▶ **Work request**
Would you please restate the data exactly as it stands, apart from the pictures?
** Opening Extracted entries block **
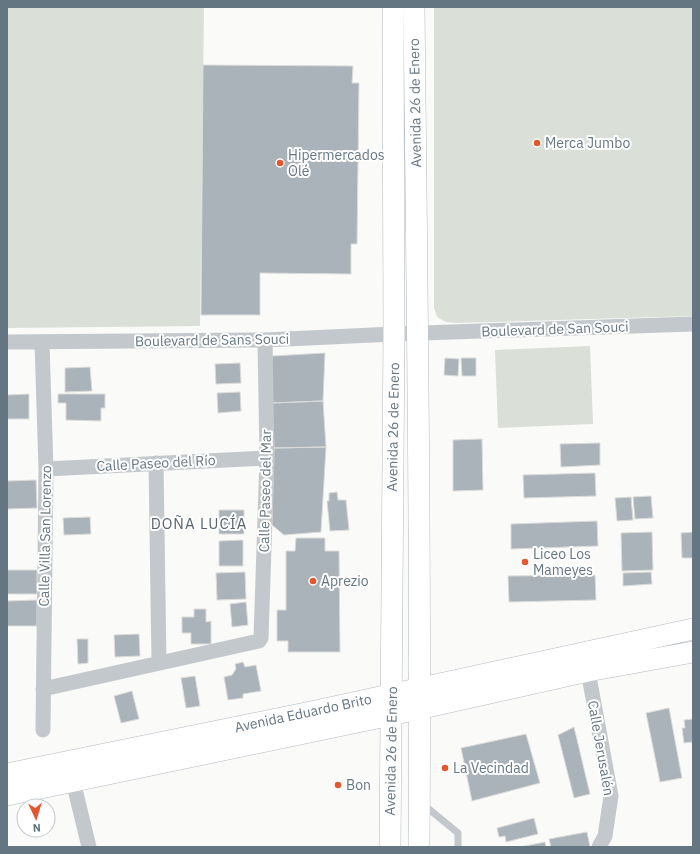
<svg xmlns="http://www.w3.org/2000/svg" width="700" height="854" font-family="'IBM Plex Sans',sans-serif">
<rect width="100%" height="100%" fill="#fafaf8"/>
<path fill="#dadfd7" d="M7 7H204L200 326 7 328Z
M434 7H693V316L457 323 446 322 437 317 434 308Z
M590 346 593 424 498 428 495 350Z"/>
<path fill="#aab3b9" stroke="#dcdcda" d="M203 65 353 66 352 83H359L357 244H351V274L260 273V315H201Z
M325 353 323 401 272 403V356Z
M445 358 459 359 458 376 444 375Z
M461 358H476V376H462Z
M240 363 241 383 216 384 215 364Z
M90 367 92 391 65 392V368Z
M240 392 241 411 218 413 217 393Z
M29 394V419H7V395Z
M58 394H105V408H101V421L66 420V403H58Z
M323 401 326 447 274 448 272 403Z
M482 439 483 490 453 491V440Z
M600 443V465L561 467 560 444Z
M326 447 321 532 284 535 272 525 274 448Z
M595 473 596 496 524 498 523 475Z
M36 480 37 508 7 509V481Z
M337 492 338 500H346L349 530 330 531 327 501H329V493Z
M651 496 653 518 635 519 633 497Z
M631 497 633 520 617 521 615 498Z
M219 510H244V534H219Z
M90 517 91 534 64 535 63 518Z
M597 521 598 546 511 549V524Z
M652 532 653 570 622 571 621 533Z
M693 532V558H682L681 533Z
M296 538H325V551H339L340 652H288V641H277V610H286V551H295Z
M243 540V566H219V541Z
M7 570H37V594H7Z
M245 572 246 599 217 600 216 573Z
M651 572 652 584 623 586V573Z
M595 575 596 600 509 602 508 576Z
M37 600V626H7V601Z
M246 602 248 625 232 627 230 604Z
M194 609H206V622L211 621V644H191V633H182V617H194Z
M139 634 140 656 115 657 114 635Z
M77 639H88V663L78 664Z
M243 662 245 667 256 665 261 691 243 694V698L228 700 224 677 232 675 236 669 235 664Z
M195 676 200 706 186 708 181 678Z
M132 691 139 719 121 723 114 696Z
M669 708 682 778 660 782 646 713Z
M693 719V750L692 742 684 743 682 728H685L684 720Z
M574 727 590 794 574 798 558 735Z
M526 734 540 783 472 801 461 748Z
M534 818 538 834 506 842 505 836 499 837 497 828Z
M587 832 590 847H551L549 839Z
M545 842 546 847H520Z"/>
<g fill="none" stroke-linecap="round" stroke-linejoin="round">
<defs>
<path id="secondary" d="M414 7C417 287 421 567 419 847
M7 774 311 712 693 629
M7 795 391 715 588 671 693 652
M390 847 394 334 393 7"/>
</defs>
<use href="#secondary" stroke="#b3babf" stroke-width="22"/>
<path stroke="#c3c8cc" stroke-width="7" d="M424 805 458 833V847"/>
<path stroke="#c3c8cc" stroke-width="15" d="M7 342 265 340 394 334 693 324
M42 343 46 469 43 730
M156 463 159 663
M46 469 267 458
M588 671 611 796 605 836 599 847
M43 689 259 641 261 638 267 458 265 340
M73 781 89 847"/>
<use href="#secondary" stroke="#fff" stroke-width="21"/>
</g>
<g fill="#e4572e" stroke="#fff" stroke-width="1.5">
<circle cx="537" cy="143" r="4"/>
<circle cx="280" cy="163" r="4"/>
<circle cx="525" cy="562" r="4"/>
<circle cx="313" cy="581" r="4"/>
<circle cx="445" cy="768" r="4"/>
<circle cx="338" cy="785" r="4"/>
</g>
<g text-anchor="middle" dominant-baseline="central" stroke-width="4" stroke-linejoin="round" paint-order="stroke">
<g font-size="14" fill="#657683" stroke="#fff">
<text transform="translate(415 103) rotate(-91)">Avenida 26 de Enero</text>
<text transform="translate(555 329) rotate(-2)">Boulevard de San Souci</text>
<text transform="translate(212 340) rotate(-1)">Boulevard de Sans Souci</text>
<text transform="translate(393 427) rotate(-89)">Avenida 26 de Enero</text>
<text transform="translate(156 463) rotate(-3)">Calle Paseo del Río</text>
<text transform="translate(265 491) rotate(-89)">Calle Paseo del Mar</text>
<text transform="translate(45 536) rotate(-89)">Calle Villa San Lorenzo</text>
<text transform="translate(303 713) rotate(-12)">Avenida Eduardo Brito</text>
<text transform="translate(601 748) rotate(80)">Calle Jerusalén</text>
<text transform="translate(391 751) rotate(-89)">Avenida 26 de Enero</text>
</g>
<g font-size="14" fill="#657683" stroke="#fff" text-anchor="start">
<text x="545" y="143">Merca Jumbo</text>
<text x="288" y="155">Hipermercados<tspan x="288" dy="16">Olé</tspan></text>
<text x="533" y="554">Liceo Los<tspan x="533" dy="16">Mameyes</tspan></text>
<text x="321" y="581">Aprezio</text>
<text x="453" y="768">La Vecindad</text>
<text x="346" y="785">Bon</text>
</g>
<g font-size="15" letter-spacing="1" fill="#57646e" stroke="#fff">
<text x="199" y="523">DOÑA LUCÍA</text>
</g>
</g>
<rect width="700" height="854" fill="none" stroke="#657683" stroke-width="16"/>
<g transform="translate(36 818) rotate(176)"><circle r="19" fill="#ffffff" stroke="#c1c8cd"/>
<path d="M0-3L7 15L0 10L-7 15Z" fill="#e4572e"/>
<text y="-6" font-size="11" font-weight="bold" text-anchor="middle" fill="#657683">N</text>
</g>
</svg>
** Closing Extracted entries block **
▶ **Task answer**
<svg xmlns="http://www.w3.org/2000/svg" width="700" height="854" font-family="'IBM Plex Sans',sans-serif">
<rect width="100%" height="100%" fill="#fafaf8"/>
<path fill="#dadfd7" d="M7 7H204L200 326 7 328Z
M434 7H693V316L457 323 446 322 437 317 434 308Z
M590 346 593 424 498 428 495 350Z"/>
<path fill="#aab3b9" stroke="#dcdcda" d="M203 65 353 66 352 83H359L357 244H351V274L260 273V315H201Z
M325 353 323 401 272 403V356Z
M445 358 459 359 458 376 444 375Z
M461 358H476V376H462Z
M240 363 241 383 216 384 215 364Z
M90 367 92 391 65 392V368Z
M240 392 241 411 218 413 217 393Z
M29 394V419H7V395Z
M58 394H105V408H101V421L66 420V403H58Z
M323 401 326 447 274 448 272 403Z
M482 439 483 490 453 491V440Z
M600 443V465L561 467 560 444Z
M326 447 321 532 284 535 272 525 274 448Z
M595 473 596 496 524 498 523 475Z
M36 480 37 508 7 509V481Z
M337 492 338 500H346L349 530 330 531 327 501H329V493Z
M651 496 653 518 635 519 633 497Z
M631 497 633 520 617 521 615 498Z
M219 510H244V534H219Z
M90 517 91 534 64 535 63 518Z
M597 521 598 546 511 549V524Z
M652 532 653 570 622 571 621 533Z
M693 532V558H682L681 533Z
M296 538H325V551H339L340 652H288V641H277V610H286V551H295Z
M243 540V566H219V541Z
M7 570H37V594H7Z
M245 572 246 599 217 600 216 573Z
M651 572 652 584 623 586V573Z
M595 575 596 600 509 602 508 576Z
M37 600V626H7V601Z
M246 602 248 625 232 627 230 604Z
M194 609H206V622L211 621V644H191V633H182V617H194Z
M139 634 140 656 115 657 114 635Z
M77 639H88V663L78 664Z
M243 662 245 667 256 665 261 691 243 694V698L228 700 224 677 232 675 236 669 235 664Z
M195 676 200 706 186 708 181 678Z
M132 691 139 719 121 723 114 696Z
M669 708 682 778 660 782 646 713Z
M693 719V750L692 742 684 743 682 728H685L684 720Z
M574 727 590 794 574 798 558 735Z
M526 734 540 783 472 801 461 748Z
M534 818 538 834 506 842 505 836 499 837 497 828Z
M587 832 590 847H551L549 839Z
M545 842 546 847H520Z"/>
<g fill="none" stroke-linecap="round" stroke-linejoin="round">
<defs>
<path id="secondary" d="M414 7C417 287 421 567 419 847
M7 774 311 712 693 629
M7 795 391 715 588 671 693 652
M390 847 394 334 393 7"/>
</defs>
<use href="#secondary" stroke="#b3babf" stroke-width="22"/>
<path stroke="#c3c8cc" stroke-width="7" d="M424 805 458 833V847"/>
<path stroke="#c3c8cc" stroke-width="15" d="M7 342 265 340 394 334 693 324
M42 343 46 469 43 730
M156 463 159 663
M46 469 267 458
M588 671 611 796 605 836 599 847
M43 689 259 641 261 638 267 458 265 340
M73 781 89 847"/>
<use href="#secondary" stroke="#fff" stroke-width="21"/>
</g>
<g fill="#e4572e" stroke="#fff" stroke-width="1.5">
<circle cx="537" cy="143" r="4"/>
<circle cx="280" cy="163" r="4"/>
<circle cx="525" cy="562" r="4"/>
<circle cx="313" cy="581" r="4"/>
<circle cx="445" cy="768" r="4"/>
<circle cx="338" cy="785" r="4"/>
</g>
<g text-anchor="middle" dominant-baseline="central" stroke-width="4" stroke-linejoin="round" paint-order="stroke">
<g font-size="14" fill="#657683" stroke="#fff">
<text transform="translate(415 103) rotate(-91)">Avenida 26 de Enero</text>
<text transform="translate(555 329) rotate(-2)">Boulevard de San Souci</text>
<text transform="translate(212 340) rotate(-1)">Boulevard de Sans Souci</text>
<text transform="translate(393 427) rotate(-89)">Avenida 26 de Enero</text>
<text transform="translate(156 463) rotate(-3)">Calle Paseo del Río</text>
<text transform="translate(265 491) rotate(-89)">Calle Paseo del Mar</text>
<text transform="translate(45 536) rotate(-89)">Calle Villa San Lorenzo</text>
<text transform="translate(303 713) rotate(-12)">Avenida Eduardo Brito</text>
<text transform="translate(601 748) rotate(80)">Calle Jerusalén</text>
<text transform="translate(391 751) rotate(-89)">Avenida 26 de Enero</text>
</g>
<g font-size="14" fill="#657683" stroke="#fff" text-anchor="start">
<text x="545" y="143">Merca Jumbo</text>
<text x="288" y="155">Hipermercados<tspan x="288" dy="16">Olé</tspan></text>
<text x="533" y="554">Liceo Los<tspan x="533" dy="16">Mameyes</tspan></text>
<text x="321" y="581">Aprezio</text>
<text x="453" y="768">La Vecindad</text>
<text x="346" y="785">Bon</text>
</g>
<g font-size="15" letter-spacing="1" fill="#57646e" stroke="#fff">
<text x="199" y="523">DOÑA LUCÍA</text>
</g>
</g>
<rect width="700" height="854" fill="none" stroke="#657683" stroke-width="16"/>
<g transform="translate(36 818) rotate(176)"><circle r="19" fill="#ffffff" stroke="#c1c8cd"/>
<path d="M0-3L7 15L0 10L-7 15Z" fill="#e4572e"/>
<text y="-6" font-size="11" font-weight="bold" text-anchor="middle" fill="#657683">N</text>
</g>
</svg>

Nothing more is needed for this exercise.